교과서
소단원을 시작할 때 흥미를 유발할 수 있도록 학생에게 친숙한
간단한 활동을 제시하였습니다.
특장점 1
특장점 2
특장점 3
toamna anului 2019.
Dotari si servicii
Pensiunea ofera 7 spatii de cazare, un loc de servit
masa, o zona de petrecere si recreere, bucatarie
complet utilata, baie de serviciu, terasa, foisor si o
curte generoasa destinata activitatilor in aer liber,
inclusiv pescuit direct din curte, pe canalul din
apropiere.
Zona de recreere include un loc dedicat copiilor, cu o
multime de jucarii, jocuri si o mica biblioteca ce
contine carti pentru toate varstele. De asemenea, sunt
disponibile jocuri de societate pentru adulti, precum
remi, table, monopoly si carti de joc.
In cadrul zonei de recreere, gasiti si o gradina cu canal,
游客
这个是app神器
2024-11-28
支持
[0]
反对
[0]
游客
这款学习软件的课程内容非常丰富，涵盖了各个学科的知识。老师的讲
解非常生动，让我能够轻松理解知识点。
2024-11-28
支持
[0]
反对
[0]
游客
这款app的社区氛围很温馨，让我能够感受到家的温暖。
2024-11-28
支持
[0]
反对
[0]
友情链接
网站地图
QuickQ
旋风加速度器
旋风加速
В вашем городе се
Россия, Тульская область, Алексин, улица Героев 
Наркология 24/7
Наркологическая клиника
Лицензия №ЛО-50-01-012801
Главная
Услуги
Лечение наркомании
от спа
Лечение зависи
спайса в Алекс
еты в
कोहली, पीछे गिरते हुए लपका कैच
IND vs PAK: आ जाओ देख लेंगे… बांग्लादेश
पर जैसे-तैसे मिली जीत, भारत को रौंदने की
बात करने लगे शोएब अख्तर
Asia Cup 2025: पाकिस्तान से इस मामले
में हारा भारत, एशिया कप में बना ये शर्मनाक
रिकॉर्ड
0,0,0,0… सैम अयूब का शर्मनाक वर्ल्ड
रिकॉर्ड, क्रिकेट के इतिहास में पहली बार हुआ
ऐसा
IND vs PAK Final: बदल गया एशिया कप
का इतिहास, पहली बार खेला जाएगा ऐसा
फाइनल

## WORK REQUEST:
Your response must consist of all the records, retyped exactly.

## RESULT OF THIS TASK:
교과서
소단원을 시작할 때 흥미를 유발할 수 있도록 학생에게 친숙한
간단한 활동을 제시하였습니다.
특장점 1
특장점 2
특장점 3
toamna anului 2019.
Dotari si servicii
Pensiunea ofera 7 spatii de cazare, un loc de servit
masa, o zona de petrecere si recreere, bucatarie
complet utilata, baie de serviciu, terasa, foisor si o
curte generoasa destinata activitatilor in aer liber,
inclusiv pescuit direct din curte, pe canalul din
apropiere.
Zona de recreere include un loc dedicat copiilor, cu o
multime de jucarii, jocuri si o mica biblioteca ce
contine carti pentru toate varstele. De asemenea, sunt
disponibile jocuri de societate pentru adulti, precum
remi, table, monopoly si carti de joc.
In cadrul zonei de recreere, gasiti si o gradina cu canal,
游客
这个是app神器
2024-11-28
支持
[0]
反对
[0]
游客
这款学习软件的课程内容非常丰富，涵盖了各个学科的知识。老师的讲
解非常生动，让我能够轻松理解知识点。
2024-11-28
支持
[0]
反对
[0]
游客
这款app的社区氛围很温馨，让我能够感受到家的温暖。
2024-11-28
支持
[0]
反对
[0]
友情链接
网站地图
QuickQ
旋风加速度器
旋风加速
В вашем городе се
Россия, Тульская область, Алексин, улица Героев 
Наркология 24/7
Наркологическая клиника
Лицензия №ЛО-50-01-012801
Главная
Услуги
Лечение наркомании
от спа
Лечение зависи
спайса в Алекс
еты в
कोहली, पीछे गिरते हुए लपका कैच
IND vs PAK: आ जाओ देख लेंगे… बांग्लादेश
पर जैसे-तैसे मिली जीत, भारत को रौंदने की
बात करने लगे शोएब अख्तर
Asia Cup 2025: पाकिस्तान से इस मामले
में हारा भारत, एशिया कप में बना ये शर्मनाक
रिकॉर्ड
0,0,0,0… सैम अयूब का शर्मनाक वर्ल्ड
रिकॉर्ड, क्रिकेट के इतिहास में पहली बार हुआ
ऐसा
IND vs PAK Final: बदल गया एशिया कप
का इतिहास, पहली बार खेला जाएगा ऐसा
फाइनल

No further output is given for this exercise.